After several months of previews and sneak peeks, Intel has now launched its Xeon Quad-Core 5500-series server CPUs based on Nehalem architecture and socket LGA 1366. Interestingly enough, the company claims
that they are its most revolutionary server processors since addressing the market with the Intel Pentium Pro processor almost 15 years ago.

The Nehalem Efficient-Platform offers the same raw processing capability of the groundbreaking Core i7 processor family, with one slight change in the architecture. Rather than having a single QPI link from the CPU to the IOH, the Xeon 5500-series processors will have an additional QPI link for direct crosstalk between two CPUs. This allows almost all applications to run faster,
as the CPUs can share Level 3 cache information and can access DDR3 memory information from one other. However, the pre-fetchers of a Core i7 processor are optimized for consumer applications rather than server processes, which means that a Nehalem CPU and a Nehalem-EP CPU clocked at the same speeds will still perform slightly differently.

According to Intel,
the new enterprise-class chips can automatically adjust to specified energy usage levels, speed data center transactions and customer database queries. Like Core i7, the Xeon 5500-series supports Simultaneous Multi-Threading, formerly known as Hyper-Threading. This technology allows the spare resources of each execution unit to run a second parallel thread, resulting in a significant performance boost in a number of growing applications.

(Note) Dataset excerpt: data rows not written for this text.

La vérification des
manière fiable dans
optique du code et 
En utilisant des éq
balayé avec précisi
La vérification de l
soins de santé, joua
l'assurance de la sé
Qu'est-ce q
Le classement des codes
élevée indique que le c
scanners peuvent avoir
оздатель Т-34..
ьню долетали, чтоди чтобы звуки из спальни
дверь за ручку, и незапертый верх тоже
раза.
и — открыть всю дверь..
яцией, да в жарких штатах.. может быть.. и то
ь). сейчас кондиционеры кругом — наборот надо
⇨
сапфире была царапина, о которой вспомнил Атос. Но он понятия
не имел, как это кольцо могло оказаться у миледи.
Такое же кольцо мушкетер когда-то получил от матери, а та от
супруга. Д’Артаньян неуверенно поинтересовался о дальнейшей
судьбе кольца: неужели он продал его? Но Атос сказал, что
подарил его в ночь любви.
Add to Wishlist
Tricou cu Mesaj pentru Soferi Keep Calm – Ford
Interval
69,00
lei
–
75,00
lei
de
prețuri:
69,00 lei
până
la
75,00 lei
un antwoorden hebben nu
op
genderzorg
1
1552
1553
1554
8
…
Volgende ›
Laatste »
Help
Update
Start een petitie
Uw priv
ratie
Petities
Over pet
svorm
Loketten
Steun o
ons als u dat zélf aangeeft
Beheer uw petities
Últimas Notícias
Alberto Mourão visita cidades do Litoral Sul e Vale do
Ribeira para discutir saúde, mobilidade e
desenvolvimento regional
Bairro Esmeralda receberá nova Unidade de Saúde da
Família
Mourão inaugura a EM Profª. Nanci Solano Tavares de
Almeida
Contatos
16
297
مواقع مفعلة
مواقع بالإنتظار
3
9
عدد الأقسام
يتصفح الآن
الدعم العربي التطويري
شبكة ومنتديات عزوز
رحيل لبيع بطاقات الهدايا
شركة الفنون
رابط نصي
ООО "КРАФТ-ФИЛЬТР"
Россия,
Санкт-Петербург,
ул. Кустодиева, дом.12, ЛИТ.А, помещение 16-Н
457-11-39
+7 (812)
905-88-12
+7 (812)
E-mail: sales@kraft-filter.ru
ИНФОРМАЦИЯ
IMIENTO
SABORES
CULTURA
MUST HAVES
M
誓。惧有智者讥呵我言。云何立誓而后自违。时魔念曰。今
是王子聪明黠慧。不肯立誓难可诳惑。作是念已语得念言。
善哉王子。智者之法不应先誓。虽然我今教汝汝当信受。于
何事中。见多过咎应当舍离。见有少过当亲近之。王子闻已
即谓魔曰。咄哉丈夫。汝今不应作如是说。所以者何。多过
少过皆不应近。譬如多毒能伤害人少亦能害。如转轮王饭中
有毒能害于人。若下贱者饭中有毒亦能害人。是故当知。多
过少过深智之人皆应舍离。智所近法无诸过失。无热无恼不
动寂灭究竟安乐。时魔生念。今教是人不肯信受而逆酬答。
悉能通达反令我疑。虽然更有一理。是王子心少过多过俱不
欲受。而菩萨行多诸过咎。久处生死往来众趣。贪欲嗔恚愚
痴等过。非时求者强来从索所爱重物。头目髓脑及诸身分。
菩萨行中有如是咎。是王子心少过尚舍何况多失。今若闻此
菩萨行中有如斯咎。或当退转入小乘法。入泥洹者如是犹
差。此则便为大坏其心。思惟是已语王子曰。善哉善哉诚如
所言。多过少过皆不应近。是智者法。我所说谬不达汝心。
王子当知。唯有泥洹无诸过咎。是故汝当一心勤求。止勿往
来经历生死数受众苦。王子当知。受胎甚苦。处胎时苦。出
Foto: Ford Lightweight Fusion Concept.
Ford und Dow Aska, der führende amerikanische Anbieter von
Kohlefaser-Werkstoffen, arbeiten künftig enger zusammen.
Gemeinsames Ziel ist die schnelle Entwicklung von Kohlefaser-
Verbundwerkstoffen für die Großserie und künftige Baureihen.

"The Intel Xeon processor 5500 series is the foundation for the next decade of innovation," said Patrick Gelsinger, senior vice president and general manager of Intel's Digital Enterprise Group. "These chips showcase groundbreaking advances in performance, virtualization and workload management, which will create opportunities to solve the world's most complex challenges and push the limits of science and technology."

Interestingly enough, the Xeon 5500-series processors with two QPI links will in fact work on some Intel Core i7/X58 platform motherboards. Yet it is important to keep in mind that these boards use standard, non-ECC unbuffered DDR3. A proper server motherboard for two or more of these chips requires ECC registered DDR3.